Sometimes, a conflict stems from a clash of fundamental values or beliefs. For example, Mom, who is Catholic but did not attend church, wants to baptize the baby and go to Catholic church regularly. Dad is Lutheran and knows his parents will expect him to go to their church if they decide to follow a faith.

Sometimes, you can get so wrapped up in your own world that you don't recognize or appreciate what the other is feeling.
For example, Mom is distracted by her job, her aching back, her parents’ surprise visit—and didn’t notice that Dad was trying to talk about something that was bothering him. He ends up thinking that Mom doesn’t care, understand or appreciate what he’s feeling. So, he decides to show more of what he’s feeling. Maybe then, Mom will understand what he’s going through. "Can't you see I'm mad?” he wonders. “I guess I'd better express a bit more anger so she gets it."

This pushes one or both of you to need to win at all costs. This is often made possible by finding fault with the other. For example, one of you ends up yelling, "You think that I'm not nice to your mother? Well, listen to what you say about my mother every day".

You may have other needs that are not being met – sleep, intimacy, self-care, financial worries or external pressures. When this happens, you may be very vulnerable or touchy and easily move into conflict, even though what you’re arguing about isn’t all that important. Your self-care becomes the higher priority rather than the problem your partner was trying to express.

You may think that dealing with the current conflict will have a more negative consequence than ignoring it. For example, Dad does not want to tell Mom that he is angry about her forgetting to fill the car with gas because he’s worried that she may break down and cry – and then he’d have a bigger problem to fix.

Many disagreements turn into major unresolved conflicts because Mom or Dad may not believe what the other is saying.

Dealing with conflict takes time. In our current world of dual-income households, time is lost commuting or keeping up with your everyday busy lives and schedules. There is often little time left for couples to focus on and work out their differences. Waiting for the right time, which never comes, is common.

Getting even for a prior conflict can also fuel a new conflict. As the number of old, unresolved conflicts increases, you start storing up your negative thoughts and feelings. Of course, this only makes new conflict more likely. The bigger your reserve of unresolved conflicts, the greater the likelihood of a major blowout.

The issue may actually be quite small but the reaction—very big.
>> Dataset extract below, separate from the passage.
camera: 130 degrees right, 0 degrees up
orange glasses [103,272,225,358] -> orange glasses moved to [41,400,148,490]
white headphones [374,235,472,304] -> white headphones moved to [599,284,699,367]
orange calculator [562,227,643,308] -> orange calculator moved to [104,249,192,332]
The response from either of you may then be, "What's the big deal?" You don’t see that the real issue is not that Dad didn’t hang his coat up again, for example, but rather a build up of past conflicts coming out all at once.
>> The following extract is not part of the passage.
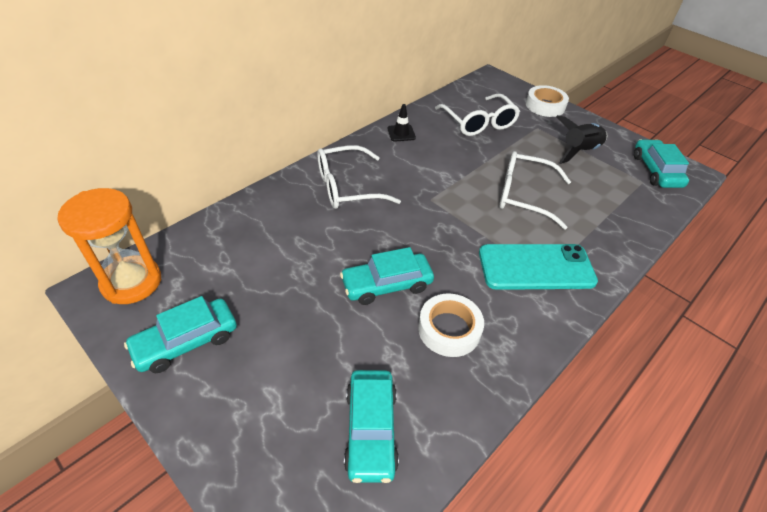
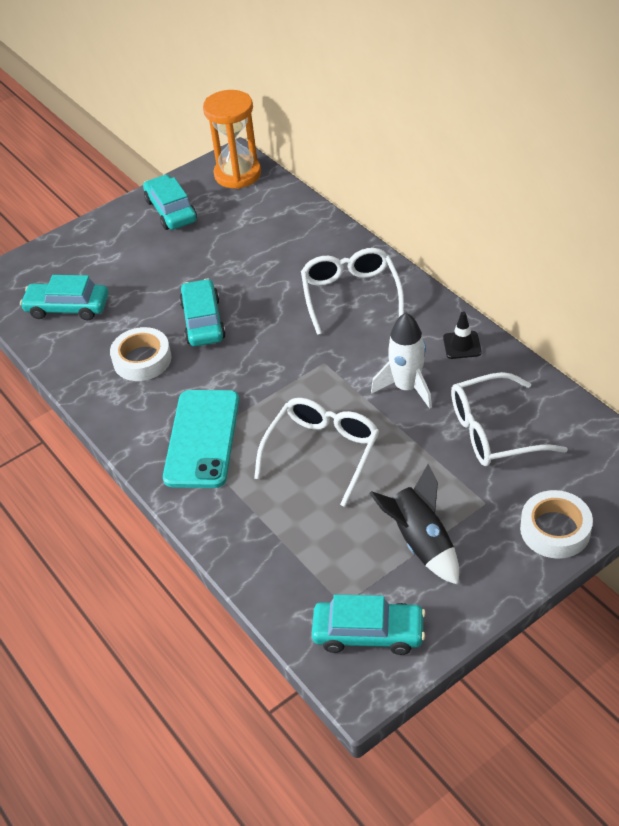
camera: 105 degrees right, 0 degrees up
none -> white rocket [371,313,432,409]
As you try to manage your conflicts, use the following tips to guide you.

  1. Before working out a conflict, ask yourself these questions: If I don't resolve this, how will this affect my life a month from now? Am I willing to hear my partner's side? Am I willing to change something about myself to resolve this conflict? Am I willing to set aside time with my partner to deal with this?
  2. Schedule enough time. Set a time that allows you to focus on the conversation and not feel harried or stressed because you need to go to work in five minutes.
  3. Use "I" statements. Avoid starting sentences with "you."
  4. Stay in the present. Don't bring up old history.
  5. No threats! For example, don't say, "If that's how you feel, then let's just get a divorce!"
  6. Be honest.
  7. Stay on topic. It's not fair to bring in another issue from last month.
  8. If you feel you can't resolve an issue and it's going to affect your relationship, seek help from a third party.

There are many other things you can do to help manage conflict and support positive communication and healthy relationships with your partner, your child, your relatives, friends and colleagues.

The few strategies we've offered here have been used with success by couples who have chosen to deal with their conflict or friction constructively.